Editorial Board, Wall Street Journal

“What would happen if both Manchin and Sinema move into the Independent column — and refuse to caucus with either party initially? Instead of a 51/49 split in the Senate, it suddenly becomes 49/49/2; if King decides to join, then it becomes 49/48/3. That would force both caucuses to bargain for their support in a leadership fight, one that would keep Kamala Harris on the sidelines and require whomever wins to stick to their bargains. The two or three senators in the center would have far more power to dictate policy outcomes and to punish welchers than they do at present…  

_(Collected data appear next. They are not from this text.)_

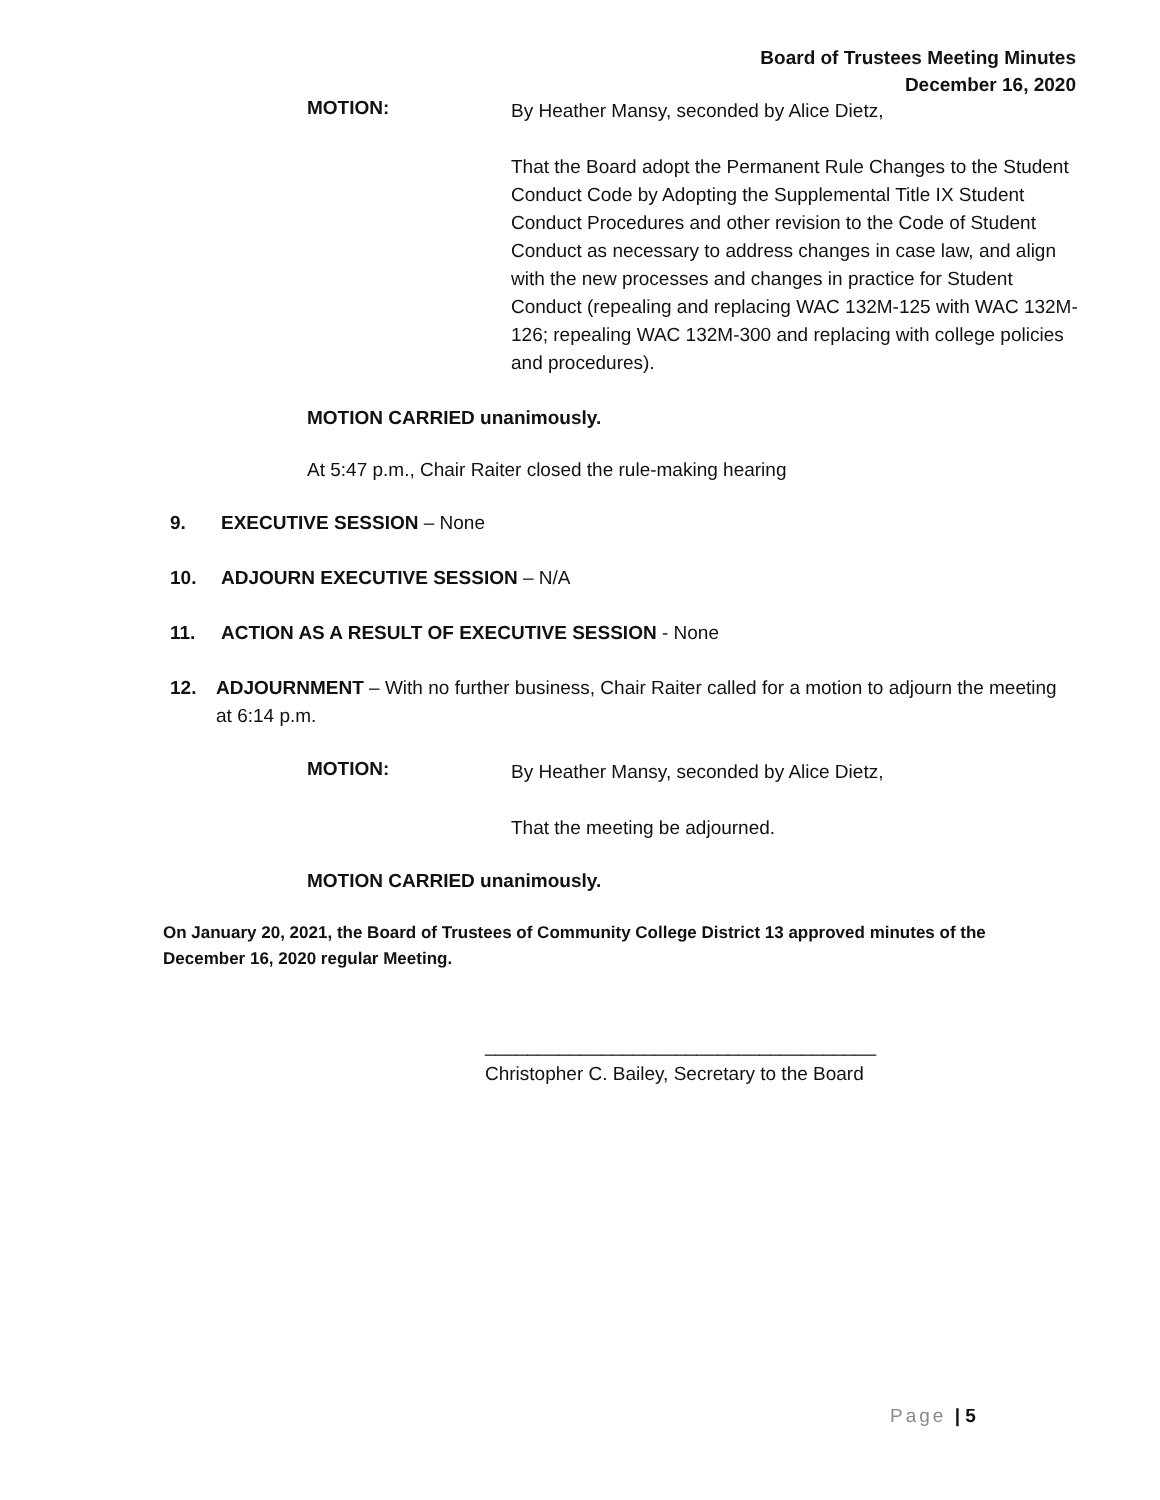Board of Trustees Meeting Minutes
December 16, 2020
MOTION:
By Heather Mansy, seconded by Alice Dietz,
That the Board adopt the Permanent Rule Changes to the Student Conduct Code by Adopting the Supplemental Title IX Student Conduct Procedures and other revision to the Code of Student Conduct as necessary to address changes in case law, and align with the new processes and changes in practice for Student Conduct (repealing and replacing WAC 132M-125 with WAC 132M-126; repealing WAC 132M-300 and replacing with college policies and procedures).
MOTION CARRIED unanimously.
At 5:47 p.m., Chair Raiter closed the rule-making hearing
9. EXECUTIVE SESSION – None
10. ADJOURN EXECUTIVE SESSION – N/A
11. ACTION AS A RESULT OF EXECUTIVE SESSION - None
12. ADJOURNMENT – With no further business, Chair Raiter called for a motion to adjourn the meeting at 6:14 p.m.
MOTION:
By Heather Mansy, seconded by Alice Dietz,
That the meeting be adjourned.
MOTION CARRIED unanimously.
On January 20, 2021, the Board of Trustees of Community College District 13 approved minutes of the December 16, 2020 regular Meeting.
_____________________________________
Christopher C. Bailey, Secretary to the Board
Page | 5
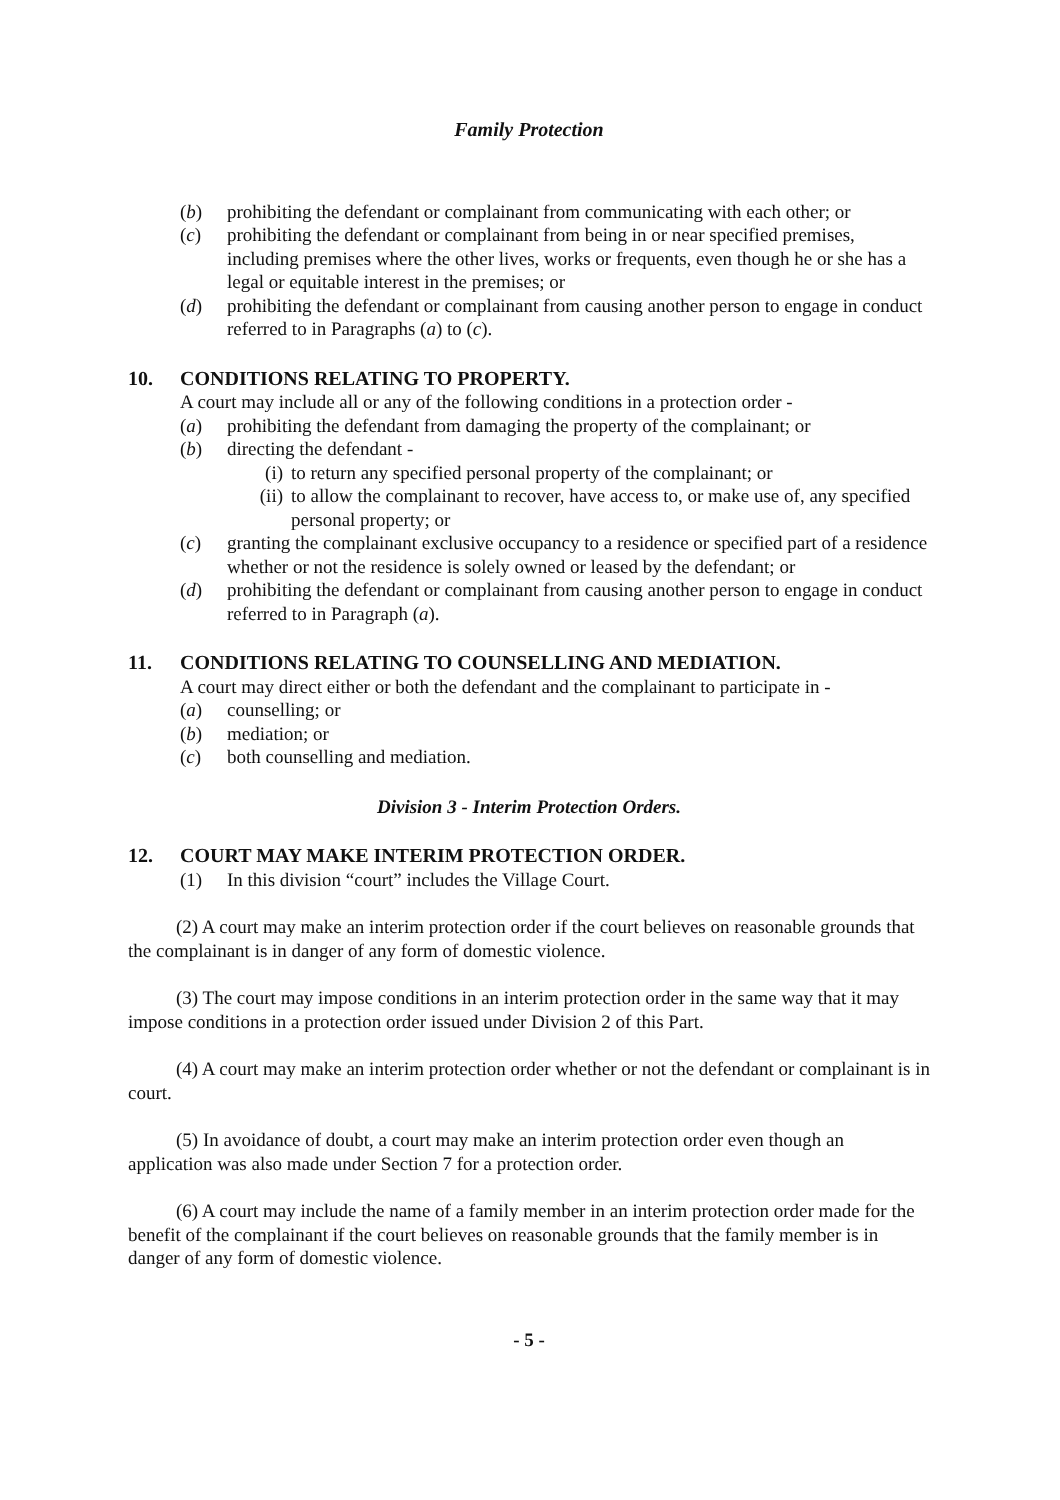Family Protection
(b) prohibiting the defendant or complainant from communicating with each other; or
(c) prohibiting the defendant or complainant from being in or near specified premises, including premises where the other lives, works or frequents, even though he or she has a legal or equitable interest in the premises; or
(d) prohibiting the defendant or complainant from causing another person to engage in conduct referred to in Paragraphs (a) to (c).
10. CONDITIONS RELATING TO PROPERTY.
A court may include all or any of the following conditions in a protection order -
(a) prohibiting the defendant from damaging the property of the complainant; or
(b) directing the defendant -
(i) to return any specified personal property of the complainant; or
(ii) to allow the complainant to recover, have access to, or make use of, any specified personal property; or
(c) granting the complainant exclusive occupancy to a residence or specified part of a residence whether or not the residence is solely owned or leased by the defendant; or
(d) prohibiting the defendant or complainant from causing another person to engage in conduct referred to in Paragraph (a).
11. CONDITIONS RELATING TO COUNSELLING AND MEDIATION.
A court may direct either or both the defendant and the complainant to participate in -
(a) counselling; or
(b) mediation; or
(c) both counselling and mediation.
Division 3 - Interim Protection Orders.
12. COURT MAY MAKE INTERIM PROTECTION ORDER.
(1) In this division “court” includes the Village Court.
(2) A court may make an interim protection order if the court believes on reasonable grounds that the complainant is in danger of any form of domestic violence.
(3) The court may impose conditions in an interim protection order in the same way that it may impose conditions in a protection order issued under Division 2 of this Part.
(4) A court may make an interim protection order whether or not the defendant or complainant is in court.
(5) In avoidance of doubt, a court may make an interim protection order even though an application was also made under Section 7 for a protection order.
(6) A court may include the name of a family member in an interim protection order made for the benefit of the complainant if the court believes on reasonable grounds that the family member is in danger of any form of domestic violence.
- 5 -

“That would take a lot of guts, but in truth, neither Manchin or Sinema really have anything to lose. If it succeeds, they may end up setting a trend that would either force an end to the partisan wars, at least until voters have their say about the direction of the country in 2024.”

Ed Morrissey, Hot Air

A libertarian's take

“Don't forget that there are more unaffiliated registered Arizona voters than there are voters registered for either party. And per the Pew Research Center, large majorities of Americans view both the Republican and Democratic Party unfavorably. This is reflected in their self-identification, with 42 percent of Americans now identifying as Independents, compared to just 29 percent who identify as Democrats and 27 percent who identify as Republicans. Clearly, the people share Sinema's frustrations with both establishment parties…

“The Democratic Party establishment increasingly caters to the fringe ‘woke’ social views of a tiny minority of loud activists, isolating their own voters in the process. Meanwhile, the GOP increasingly stands for nothing beyond subservience to Donald Trump and blind opposition to Team Blue. Content to fear-monger and fundraise, neither establishment party seems particularly bothered with actually addressing the issues people care about… whether you agree with her on the issues or not, we should all appreciate the spirit of independence that animates her controversial political career.”